At first glance it would appear that absolutely every new feature on iPhone X is available on other smartphones. From the micro-bezel OLED display to Face ID face recognition, Apple has embraced features found elsewhere.
That’s how Apple rolls. The company seldom is first to the party with some super duper A-number one triple distilled feature or function. What Apple does best is what it has always done best– figure out which parts, functions, and features should go where so users get a better experience. But only Apple could build iPhone X.
Let me start with the basics. iPhone X borrows from functionality and features found elsewhere. Unlike competitors, Apple does them better. Go back to the Mac. Xerox had a mouse and point and click first. Retail stores? Everybody had them and shuttered them before Apple figured out how to do it right.
Remember the portable media players of the last century? Yes, people did carry a CD player and a stack of CDs to listen to music before Apple came along with the little hard disk drive that could– iPod. Then along came the smartphone revolution and the iPod was threatened by a new device. Years late to the party, Apple’s iPhone defined the entire generation of devices. Tablets? They were around for years and nobody used them. Today, Apple has about 300-million iPad customers.
With all the basic parts of iPhone X already in smartphones on the market, why didn’t another company build a device a few years ago that works as well as Apple’s latest and greatest?
Micro-bezel displays? Samsung, Xiaomi, even Sharp had them years before iPhone X. Fingerprint scanner? Many others had them first. Apple made it work in Touch ID. Facial recognition? Samsung has it and an iris scanner to boot and a simple photograph can fool it. Face ID on iPhone X sets the new standard and a higher bar. Wireless charging? It’s been around for years. Dual rear cameras? Others have been there and done that but Apple made it work better.
One could argue that only Apple could build the first point and click PC for the masses. Only Apple could build a portable music player. Only Apple could build an online music store that people would use. Only Apple could build retail stores that work. Only Apple could build a smartphone, a tablet, a smartwatch– and make them all not only work better than competitors, but better together within an integrated ecosystem.
Look backwards in technology for 30 years and you’ll find a veritable graveyard of bullet point features and functions from Apple’s competitors which Apple did better and does better.
Wait. What about Siri?
You’ll read that Amazon’s Echo and Alexis combo have won the day, trampling Siri underfoot in the marketplace for talking and listening gadgets.

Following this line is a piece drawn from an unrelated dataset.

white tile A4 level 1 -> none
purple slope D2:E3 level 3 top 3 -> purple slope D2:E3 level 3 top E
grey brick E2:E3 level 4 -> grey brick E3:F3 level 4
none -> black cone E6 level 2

Really? Siri has improved steadily since iPhone 4 and with iOS 11 is easier to use and understand. Siri exists on over 1-billion mobile devices. What about Echo and Alexis? Amazon won’t say so it’s likely not a number to be proud of.
Out Of Sight
It isn’t as if what Apple does is a secret. Apple plays in plain sight, cobbles together features and functions that are visible and available elsewhere (but not always in the same package).

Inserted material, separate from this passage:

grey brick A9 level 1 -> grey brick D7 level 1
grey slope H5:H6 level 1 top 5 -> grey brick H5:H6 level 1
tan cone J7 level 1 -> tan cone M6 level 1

Apple Stores? Microsoft copied them but loses money on each one. Siri? Everyone has a copycat but which one gets used the most? Tablets? Apple is just showing off with iPad Pro. Smartphones? You’ll be among the fortunate to get one in 2017. Macs? What do all good Windows-based PCs and Chromebooks look like?
It’s not just a list of bullet point features, but it’s how Apple integrates technology into the ecosystem. The company’s Services revenue and profits exceed the Mac and iPad and could be a Fortune 100 company on its own. Who else does that?

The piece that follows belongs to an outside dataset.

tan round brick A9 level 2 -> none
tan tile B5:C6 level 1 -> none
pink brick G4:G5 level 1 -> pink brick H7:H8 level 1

Samsung sells a few nice Galaxy-whatever smartphones but ask someone who owns the latest to show you how well the iris scanner or face recognition works (if they know how to use it at all).
Apple’s entire history as a technology company is wrapped up in iPhone X, arguably the best product it has ever produced. Why didn’t Samsung do with the Galaxy-whatever that Apple did? Why didn’t Microsoft build a smartphone that customers want to use?
That’s what Apple does. It builds products customers want to buy and want to use.